Large Vision-Language Models (LVLMs) have shown promising performance in vision-language understanding and reasoning tasks. However, their visual understanding behaviors remain underexplored. A fundamental question arises: to what extent do LVLMs rely on visual input, and which image regions contribute to their responses? It is non-trivial to interpret the free-form generation of LVLMs due to their complicated visual architecture (e.g., multiple encoders and multi-resolution) and variable-length outputs. In this paper, we extend existing heatmap visualization methods (e.g., iGOS++) to support LVLMs for open-ended visual question answering. We propose a method to select visually relevant tokens that reflect the relevance between generated answers and input image. Furthermore, we conduct a comprehensive analysis of state-of-the-art LVLMs on benchmarks designed to require visual information to answer. Our findings offer several insights into LVLM behavior, including the relationship between focus region and answer correctness, differences in visual attention across architectures, and the impact of LLM scale on visual understanding. The code and data are available at https://github.com/bytedance/LVLM_Interpretation.

Figures (12)

• Figure 1: Focus regions of LLaVA-1.5 when answering counting questions. The model may correctly focus on the relevant region and produce the correct answer (top left), or it may fail despite attending to the right region due to misinterpretation (top right). In some cases, incorrect focus leads to wrong answers (bottom right), while occasionally, the model answers correctly despite attending to irrelevant regions (bottom left), highlighting challenges in visual grounding and generalization.

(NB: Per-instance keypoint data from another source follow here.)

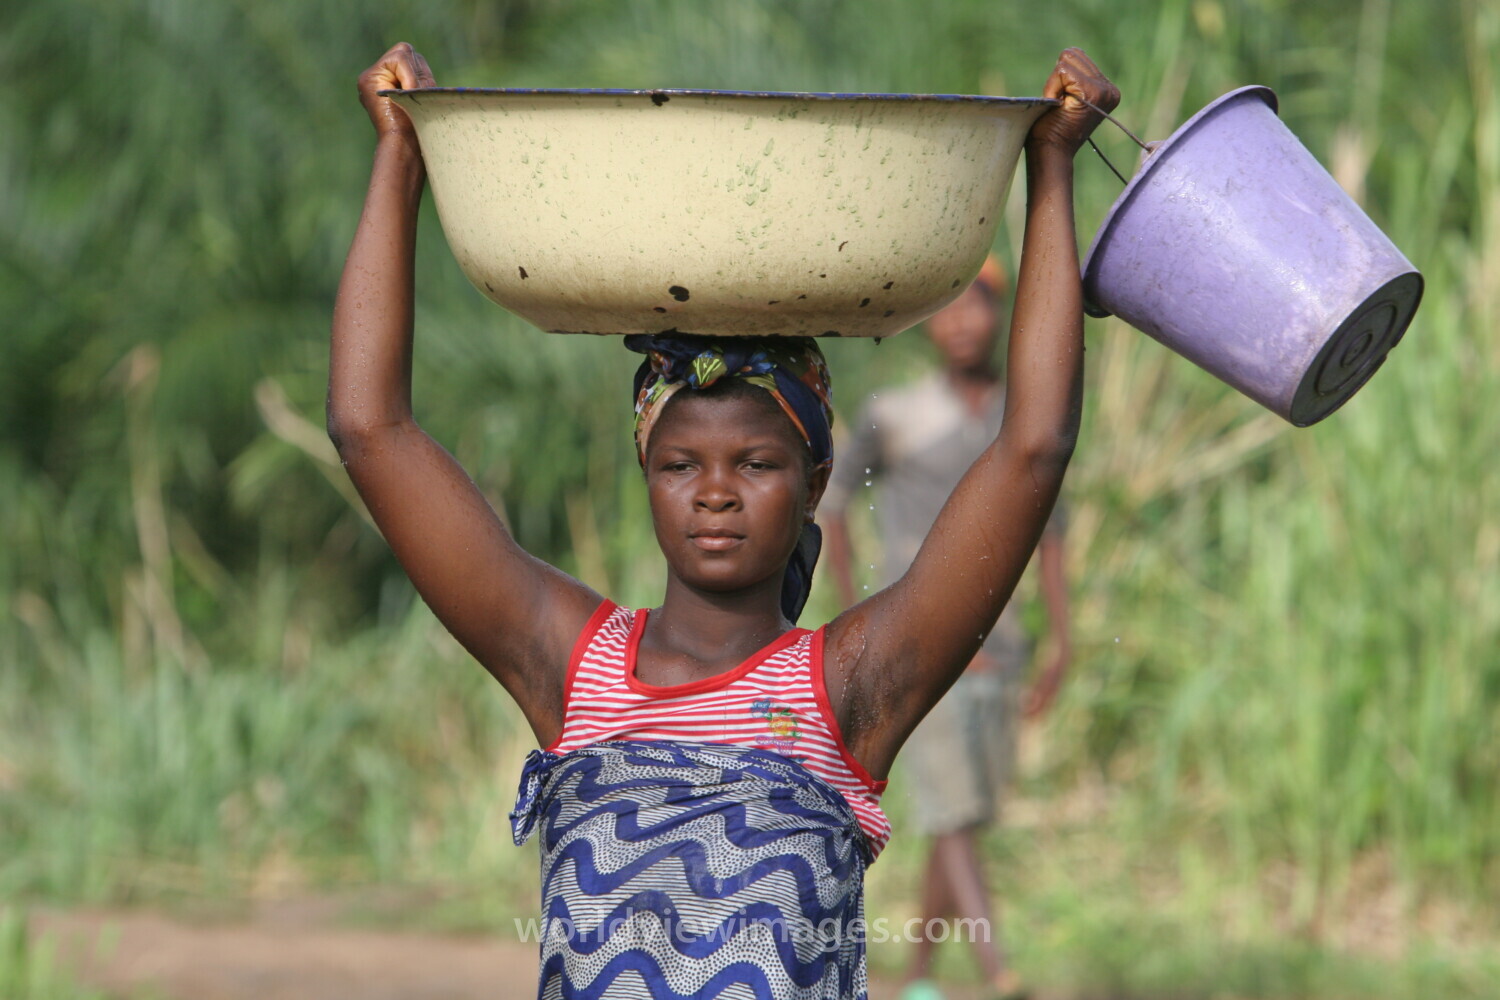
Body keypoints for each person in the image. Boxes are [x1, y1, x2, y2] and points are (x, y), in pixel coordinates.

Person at [329, 41, 1117, 1000]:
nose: (713, 492)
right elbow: (372, 433)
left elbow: (1030, 448)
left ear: (816, 477)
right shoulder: (571, 668)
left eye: (755, 463)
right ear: (646, 473)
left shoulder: (849, 689)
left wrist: (1050, 169)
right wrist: (401, 158)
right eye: (680, 465)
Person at [822, 260, 1072, 1000]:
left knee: (962, 812)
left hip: (1002, 647)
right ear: (929, 322)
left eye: (979, 307)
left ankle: (922, 977)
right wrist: (857, 611)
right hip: (920, 644)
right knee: (951, 809)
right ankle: (1002, 973)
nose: (962, 323)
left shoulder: (1023, 415)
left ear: (1001, 317)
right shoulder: (896, 413)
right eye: (949, 309)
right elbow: (832, 504)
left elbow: (1051, 531)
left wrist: (1062, 637)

• Figure 2: Top figure: answers generated by LLaVA-1.5 given the original image and fully blurred baseline image. Bottom figure: conditional probability of the original answer given input image and baseline image. Most tokens in the response are not very dependent on the visual information.
• Figure 3: Qualitative comparison of different explanation methods. The tokens in red denote the selected crucial tokens. Our method consistently generates meaningful heatmaps.
• Figure 4: Comparison of the generated response and focus region of different LVLMs. Tokens in red are the selected visual relevant tokens.
• Figure 5: Answer correctness and focus region plausibility across four quadrants. Each color stands for a different question category, including spatial, attribute, counting, global context, and reasoning questions.